I have barely commented on the abject tragedy and senseless loss of 22 precious lives (excluding the murderer) that occurred this past weekend in our Canadian province of Nova Scotia. Have I even posted a single news article on that? Have I reached out to an old university friend who lives in Halifax? How much space does it even occupy in my consciousness? Have I even adequately grieved for the loss of life for my fellow Canadians?
It is not like I am absent from current events. I am one of those self-labeled (oh how I hate labels) “news junkies” and I have always taken time to be aware of geopolitical events because it is very much who I am. I engross myself in politics including a cross-section of sociological and ecological affairs including both the good and the bad. And for those of you who have seen any of my social media posts during and since the massacre in Nova Scotia, you know I have been posting articles and opinions on everything from COVID-19, the stock markets, fear and recently a piece on how to overcome sadness during isolation. Of course, I have opined on Trump and his incoherent Dear Leader rants from his daily and useless press conferences. But virtually nothing on the Nova Scotia massacre. I repeat, what is wrong with me?
I was shaken to my core after the Danforth shooting (here in my city of Toronto) which killed two innocents in July 2018. I rode my bike down to the scene of the murders a few days later to more thoroughly absorb that tragedy.
I was horrified and incensed in April 2018 when the Toronto van attack occurred and killed 10 people.
The Parliament Hill shooting of October 2014 in Ottawa, our nation’s capital, killed Corporal Nathan Cirillo and I was mortified by the Corporal’s pointless death. I praised our national hero Ken Vickers who valiantly ended that attack along with other authorities.
It was before social media, but I vividly recall the horror of what transpired at Montreal’s École Polytechnique in December 1989, brutally killing 14 women in a vicious misogynistically motivated mass murder. Several years later as the father of three daughters, this tragedy hit home for me even more as it does every memorial anniversary of this attack.
I know what is different and I do not need to spell that out for you. I am preoccupied as are we all. I have a whole host of fears just like you and my mind is imagining many contrasting scenarios of what this all could mean to me – to all of us.
The other day I was speaking with a friend about my guilt over this. I mentioned that we humans have an unlimited capacity for love, or so we have been told. If we are blessed to have children, we love each one and do not run out of love if another and another come along. And when grandchildren arrive in our family, lo and behold, we have more love to give to them without diminishing the love that we already hold within our hearts for family and friends that were here before. But what of fear? What about grief? For this do we have unlimited capacity as well?
That is the proverbial million-dollar question. The answer may be no, we do not. We are operating on sensory overload during these unprecedented times. I might not be the only one who has fallen to the same malady as there are undoubtedly more who harbor the same guilt as do I.
I can only conclude that LOVE is more powerful than fear, and LOVE is the most potent of feelings and emotions. We continue to do good deeds through love even as we ourselves are in need. We have the power of love to care for the sick when in fact our health is inferior. At our breaking point, love propels us to dig even deeper to care for our loved ones. In despair, we protect those closest to us at the cost of our own peril because of the love we possess for them.

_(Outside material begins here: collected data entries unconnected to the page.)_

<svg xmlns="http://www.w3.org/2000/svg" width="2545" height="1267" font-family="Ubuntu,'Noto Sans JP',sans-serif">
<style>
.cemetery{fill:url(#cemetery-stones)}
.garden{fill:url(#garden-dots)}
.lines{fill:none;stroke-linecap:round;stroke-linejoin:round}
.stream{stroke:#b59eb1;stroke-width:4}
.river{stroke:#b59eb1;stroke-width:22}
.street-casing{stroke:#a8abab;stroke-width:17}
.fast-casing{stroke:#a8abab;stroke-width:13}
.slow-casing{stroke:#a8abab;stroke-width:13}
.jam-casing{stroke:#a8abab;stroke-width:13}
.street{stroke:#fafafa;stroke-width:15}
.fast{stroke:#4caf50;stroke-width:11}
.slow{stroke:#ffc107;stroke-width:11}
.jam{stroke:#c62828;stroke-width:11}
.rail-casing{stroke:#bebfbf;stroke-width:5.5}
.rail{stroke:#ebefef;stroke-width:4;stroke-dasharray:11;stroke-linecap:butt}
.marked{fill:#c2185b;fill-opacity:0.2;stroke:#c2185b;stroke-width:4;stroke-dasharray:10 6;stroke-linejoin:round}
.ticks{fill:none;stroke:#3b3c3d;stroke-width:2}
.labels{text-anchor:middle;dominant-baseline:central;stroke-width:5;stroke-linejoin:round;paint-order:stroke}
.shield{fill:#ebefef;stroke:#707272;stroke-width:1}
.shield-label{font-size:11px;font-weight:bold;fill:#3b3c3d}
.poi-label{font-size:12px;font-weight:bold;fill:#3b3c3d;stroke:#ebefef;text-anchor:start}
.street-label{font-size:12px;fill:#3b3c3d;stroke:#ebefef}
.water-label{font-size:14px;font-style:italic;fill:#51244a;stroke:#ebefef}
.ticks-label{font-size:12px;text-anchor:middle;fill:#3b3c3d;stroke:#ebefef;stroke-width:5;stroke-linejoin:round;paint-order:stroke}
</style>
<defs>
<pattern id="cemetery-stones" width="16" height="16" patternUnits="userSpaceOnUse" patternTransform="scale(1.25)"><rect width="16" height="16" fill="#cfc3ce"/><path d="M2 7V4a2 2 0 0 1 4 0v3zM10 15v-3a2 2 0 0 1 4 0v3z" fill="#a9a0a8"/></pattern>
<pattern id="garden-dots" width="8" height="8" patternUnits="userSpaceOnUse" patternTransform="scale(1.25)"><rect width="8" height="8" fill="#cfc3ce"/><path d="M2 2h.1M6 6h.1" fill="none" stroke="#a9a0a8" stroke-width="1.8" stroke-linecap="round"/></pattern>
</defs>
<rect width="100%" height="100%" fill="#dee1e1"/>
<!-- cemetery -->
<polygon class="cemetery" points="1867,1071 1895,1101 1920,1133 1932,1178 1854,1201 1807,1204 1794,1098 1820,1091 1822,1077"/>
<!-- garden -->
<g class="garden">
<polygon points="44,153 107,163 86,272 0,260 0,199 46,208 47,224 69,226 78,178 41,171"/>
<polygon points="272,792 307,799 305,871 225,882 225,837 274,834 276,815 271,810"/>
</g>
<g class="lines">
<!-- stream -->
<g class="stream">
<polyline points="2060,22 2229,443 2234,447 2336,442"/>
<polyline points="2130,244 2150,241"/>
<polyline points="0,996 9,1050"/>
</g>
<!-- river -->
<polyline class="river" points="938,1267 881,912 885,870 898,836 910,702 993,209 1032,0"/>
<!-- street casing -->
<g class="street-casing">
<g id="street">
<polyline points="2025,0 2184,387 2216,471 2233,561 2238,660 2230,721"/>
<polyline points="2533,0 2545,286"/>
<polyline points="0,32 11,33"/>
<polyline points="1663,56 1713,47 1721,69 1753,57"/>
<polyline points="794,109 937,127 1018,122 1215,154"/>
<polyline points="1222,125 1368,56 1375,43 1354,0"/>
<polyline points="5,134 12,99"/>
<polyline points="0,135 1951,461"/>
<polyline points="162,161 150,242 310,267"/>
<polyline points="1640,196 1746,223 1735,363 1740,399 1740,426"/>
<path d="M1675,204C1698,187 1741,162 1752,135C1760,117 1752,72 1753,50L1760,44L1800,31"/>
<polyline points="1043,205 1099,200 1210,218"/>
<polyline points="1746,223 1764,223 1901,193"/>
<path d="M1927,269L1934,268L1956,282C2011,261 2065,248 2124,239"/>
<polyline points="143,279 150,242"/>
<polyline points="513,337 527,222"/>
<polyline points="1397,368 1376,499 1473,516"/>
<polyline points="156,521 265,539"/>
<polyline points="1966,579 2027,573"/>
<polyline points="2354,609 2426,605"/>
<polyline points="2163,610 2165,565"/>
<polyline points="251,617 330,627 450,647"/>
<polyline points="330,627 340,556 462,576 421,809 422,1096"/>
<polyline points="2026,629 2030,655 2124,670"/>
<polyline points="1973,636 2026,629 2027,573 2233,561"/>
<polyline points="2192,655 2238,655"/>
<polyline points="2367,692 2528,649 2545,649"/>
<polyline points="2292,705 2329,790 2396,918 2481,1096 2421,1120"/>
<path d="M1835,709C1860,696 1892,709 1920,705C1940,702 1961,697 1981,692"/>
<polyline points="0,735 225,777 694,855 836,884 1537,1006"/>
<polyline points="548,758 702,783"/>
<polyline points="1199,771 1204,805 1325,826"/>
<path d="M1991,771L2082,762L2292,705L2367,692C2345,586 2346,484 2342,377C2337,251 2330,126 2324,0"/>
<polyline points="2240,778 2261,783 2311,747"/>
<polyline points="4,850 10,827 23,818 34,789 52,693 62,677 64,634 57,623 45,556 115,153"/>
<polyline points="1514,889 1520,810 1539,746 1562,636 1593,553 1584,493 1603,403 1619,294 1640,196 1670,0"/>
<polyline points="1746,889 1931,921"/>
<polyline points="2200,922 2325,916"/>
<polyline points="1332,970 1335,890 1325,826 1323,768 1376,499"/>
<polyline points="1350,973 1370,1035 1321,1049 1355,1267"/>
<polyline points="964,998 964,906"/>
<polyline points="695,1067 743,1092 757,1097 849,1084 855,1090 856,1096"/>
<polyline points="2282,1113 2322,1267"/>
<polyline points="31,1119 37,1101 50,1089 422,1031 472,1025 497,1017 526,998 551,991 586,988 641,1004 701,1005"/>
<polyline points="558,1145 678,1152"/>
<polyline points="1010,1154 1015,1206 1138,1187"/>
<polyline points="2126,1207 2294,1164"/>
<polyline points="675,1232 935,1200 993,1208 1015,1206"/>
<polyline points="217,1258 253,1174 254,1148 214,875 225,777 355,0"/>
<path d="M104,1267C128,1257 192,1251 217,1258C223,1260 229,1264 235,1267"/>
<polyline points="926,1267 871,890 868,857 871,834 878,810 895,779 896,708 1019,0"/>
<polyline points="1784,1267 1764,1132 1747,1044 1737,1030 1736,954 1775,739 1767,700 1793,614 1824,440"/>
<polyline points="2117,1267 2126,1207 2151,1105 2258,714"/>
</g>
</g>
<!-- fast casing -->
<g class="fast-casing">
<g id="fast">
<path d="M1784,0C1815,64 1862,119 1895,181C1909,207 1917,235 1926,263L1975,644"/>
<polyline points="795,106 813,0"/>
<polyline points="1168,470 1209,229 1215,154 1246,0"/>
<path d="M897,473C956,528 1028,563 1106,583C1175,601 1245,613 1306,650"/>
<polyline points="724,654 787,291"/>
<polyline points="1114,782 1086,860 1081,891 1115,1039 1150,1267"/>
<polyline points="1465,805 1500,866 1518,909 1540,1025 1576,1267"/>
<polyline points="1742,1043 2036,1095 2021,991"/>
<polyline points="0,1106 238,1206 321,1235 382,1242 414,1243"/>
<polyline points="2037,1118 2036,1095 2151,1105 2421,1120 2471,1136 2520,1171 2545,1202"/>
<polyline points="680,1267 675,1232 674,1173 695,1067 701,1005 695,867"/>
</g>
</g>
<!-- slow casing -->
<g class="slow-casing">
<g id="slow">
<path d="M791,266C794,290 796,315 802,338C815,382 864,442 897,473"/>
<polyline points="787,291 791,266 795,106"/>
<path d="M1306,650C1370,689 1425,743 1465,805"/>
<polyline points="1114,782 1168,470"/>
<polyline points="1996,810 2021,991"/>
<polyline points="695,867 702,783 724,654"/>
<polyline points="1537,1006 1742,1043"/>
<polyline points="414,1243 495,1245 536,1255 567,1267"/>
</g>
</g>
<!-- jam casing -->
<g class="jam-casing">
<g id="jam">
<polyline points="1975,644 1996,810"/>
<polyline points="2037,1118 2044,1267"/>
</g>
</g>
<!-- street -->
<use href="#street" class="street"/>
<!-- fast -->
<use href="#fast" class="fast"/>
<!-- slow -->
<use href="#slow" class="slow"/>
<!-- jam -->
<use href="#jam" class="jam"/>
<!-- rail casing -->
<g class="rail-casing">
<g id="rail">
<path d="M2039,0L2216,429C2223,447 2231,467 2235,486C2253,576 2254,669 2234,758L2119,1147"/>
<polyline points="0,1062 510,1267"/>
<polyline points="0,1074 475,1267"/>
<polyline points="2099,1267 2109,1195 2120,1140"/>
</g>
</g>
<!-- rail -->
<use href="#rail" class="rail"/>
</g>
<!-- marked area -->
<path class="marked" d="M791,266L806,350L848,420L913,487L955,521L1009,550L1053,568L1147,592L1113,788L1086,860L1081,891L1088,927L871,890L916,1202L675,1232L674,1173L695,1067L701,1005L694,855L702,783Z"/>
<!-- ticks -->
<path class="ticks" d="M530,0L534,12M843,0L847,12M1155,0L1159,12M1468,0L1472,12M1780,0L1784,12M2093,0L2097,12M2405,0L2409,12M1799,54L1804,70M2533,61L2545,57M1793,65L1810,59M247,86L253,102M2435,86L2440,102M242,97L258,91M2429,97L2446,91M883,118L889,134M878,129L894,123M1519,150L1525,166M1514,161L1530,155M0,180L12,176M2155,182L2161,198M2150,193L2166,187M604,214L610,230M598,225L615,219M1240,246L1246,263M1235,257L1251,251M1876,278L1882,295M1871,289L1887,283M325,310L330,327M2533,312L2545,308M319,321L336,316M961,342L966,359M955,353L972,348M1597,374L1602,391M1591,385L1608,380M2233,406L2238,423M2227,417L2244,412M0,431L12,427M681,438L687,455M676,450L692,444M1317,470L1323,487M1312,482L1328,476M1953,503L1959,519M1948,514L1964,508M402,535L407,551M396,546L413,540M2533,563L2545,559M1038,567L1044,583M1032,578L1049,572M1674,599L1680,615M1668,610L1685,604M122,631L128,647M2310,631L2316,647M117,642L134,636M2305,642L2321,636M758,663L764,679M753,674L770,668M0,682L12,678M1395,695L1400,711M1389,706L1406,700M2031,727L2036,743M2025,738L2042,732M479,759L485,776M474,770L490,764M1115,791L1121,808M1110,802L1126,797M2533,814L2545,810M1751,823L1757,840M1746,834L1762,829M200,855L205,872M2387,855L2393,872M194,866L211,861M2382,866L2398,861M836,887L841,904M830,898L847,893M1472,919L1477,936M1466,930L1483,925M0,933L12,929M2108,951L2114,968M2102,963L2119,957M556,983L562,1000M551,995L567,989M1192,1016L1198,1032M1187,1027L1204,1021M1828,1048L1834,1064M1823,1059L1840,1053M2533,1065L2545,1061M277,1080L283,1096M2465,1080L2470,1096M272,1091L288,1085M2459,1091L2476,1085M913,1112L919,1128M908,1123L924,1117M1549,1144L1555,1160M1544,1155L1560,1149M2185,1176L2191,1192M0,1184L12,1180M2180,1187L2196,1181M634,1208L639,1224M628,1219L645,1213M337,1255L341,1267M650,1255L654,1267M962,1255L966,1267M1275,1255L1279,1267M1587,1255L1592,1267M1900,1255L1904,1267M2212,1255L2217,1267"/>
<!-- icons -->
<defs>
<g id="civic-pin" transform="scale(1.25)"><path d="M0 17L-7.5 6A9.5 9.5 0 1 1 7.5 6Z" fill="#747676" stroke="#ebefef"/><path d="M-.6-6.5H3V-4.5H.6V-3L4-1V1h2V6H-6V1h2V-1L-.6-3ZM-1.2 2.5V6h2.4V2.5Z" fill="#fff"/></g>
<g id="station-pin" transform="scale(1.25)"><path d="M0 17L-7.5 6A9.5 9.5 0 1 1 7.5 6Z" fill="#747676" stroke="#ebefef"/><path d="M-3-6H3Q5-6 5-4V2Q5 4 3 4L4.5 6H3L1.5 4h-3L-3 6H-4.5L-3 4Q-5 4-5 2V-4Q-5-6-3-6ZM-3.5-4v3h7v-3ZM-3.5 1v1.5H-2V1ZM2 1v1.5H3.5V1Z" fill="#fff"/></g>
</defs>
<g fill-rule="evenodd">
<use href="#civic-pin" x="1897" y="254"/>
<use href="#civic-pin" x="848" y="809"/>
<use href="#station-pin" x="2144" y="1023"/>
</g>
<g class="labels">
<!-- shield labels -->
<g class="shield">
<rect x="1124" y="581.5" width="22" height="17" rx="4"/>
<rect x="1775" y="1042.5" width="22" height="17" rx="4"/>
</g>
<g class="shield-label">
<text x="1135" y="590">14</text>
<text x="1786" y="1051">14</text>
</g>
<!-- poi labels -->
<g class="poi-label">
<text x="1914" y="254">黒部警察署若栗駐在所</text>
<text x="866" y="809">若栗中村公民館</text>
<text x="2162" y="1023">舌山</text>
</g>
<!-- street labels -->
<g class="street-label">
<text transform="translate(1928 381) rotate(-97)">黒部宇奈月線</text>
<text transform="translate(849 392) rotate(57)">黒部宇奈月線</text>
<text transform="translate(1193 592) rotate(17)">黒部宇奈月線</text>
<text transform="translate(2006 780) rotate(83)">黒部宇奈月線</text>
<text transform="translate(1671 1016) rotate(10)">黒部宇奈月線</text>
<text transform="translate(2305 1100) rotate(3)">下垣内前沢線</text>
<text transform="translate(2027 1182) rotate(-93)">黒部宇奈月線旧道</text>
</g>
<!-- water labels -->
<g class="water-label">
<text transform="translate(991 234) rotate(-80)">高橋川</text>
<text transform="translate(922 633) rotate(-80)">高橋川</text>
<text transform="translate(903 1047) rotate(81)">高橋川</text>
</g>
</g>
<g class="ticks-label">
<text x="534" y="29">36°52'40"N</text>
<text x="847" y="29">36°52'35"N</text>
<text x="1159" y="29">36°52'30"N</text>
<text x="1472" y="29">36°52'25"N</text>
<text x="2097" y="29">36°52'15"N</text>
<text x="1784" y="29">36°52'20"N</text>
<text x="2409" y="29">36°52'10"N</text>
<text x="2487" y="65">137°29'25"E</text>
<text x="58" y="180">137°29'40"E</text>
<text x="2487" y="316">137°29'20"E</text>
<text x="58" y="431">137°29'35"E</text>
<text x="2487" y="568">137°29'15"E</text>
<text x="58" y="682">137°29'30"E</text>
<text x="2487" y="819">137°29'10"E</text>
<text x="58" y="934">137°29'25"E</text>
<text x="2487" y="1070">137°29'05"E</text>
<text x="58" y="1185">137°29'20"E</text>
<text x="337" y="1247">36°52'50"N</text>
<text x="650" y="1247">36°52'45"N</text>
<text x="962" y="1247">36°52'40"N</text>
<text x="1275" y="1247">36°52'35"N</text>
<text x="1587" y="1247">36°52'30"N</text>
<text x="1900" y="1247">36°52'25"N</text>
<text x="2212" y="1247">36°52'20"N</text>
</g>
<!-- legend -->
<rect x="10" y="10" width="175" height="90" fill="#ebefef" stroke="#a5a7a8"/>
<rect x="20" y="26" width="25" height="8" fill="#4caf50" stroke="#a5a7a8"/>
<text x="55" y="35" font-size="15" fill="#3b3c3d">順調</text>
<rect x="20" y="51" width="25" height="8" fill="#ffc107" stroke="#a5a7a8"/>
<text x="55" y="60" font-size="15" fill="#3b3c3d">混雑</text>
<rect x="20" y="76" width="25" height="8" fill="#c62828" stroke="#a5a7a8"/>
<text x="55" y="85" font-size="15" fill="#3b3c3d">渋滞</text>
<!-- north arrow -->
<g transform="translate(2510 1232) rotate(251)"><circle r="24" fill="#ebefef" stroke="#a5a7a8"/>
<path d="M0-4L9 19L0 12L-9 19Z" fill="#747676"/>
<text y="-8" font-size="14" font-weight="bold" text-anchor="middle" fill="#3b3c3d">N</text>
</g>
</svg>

So why was my love for my fellow Canadians in Nova Scotia not enough? Maybe it was. Perhaps my love spirited me to dig a little deeper and has driven me to write this. That love has enabled me to acknowledge my error, my lapse in judgement, because perhaps I was in a rough place for a couple of days.
I am so sorry Nova Scotia. I am deeply sorry for your tragedy. I wish a speedy and complete recovery to the injured, my condolences to the families and dear friends of the deceased, and may all those innocents who perished, rest in peace.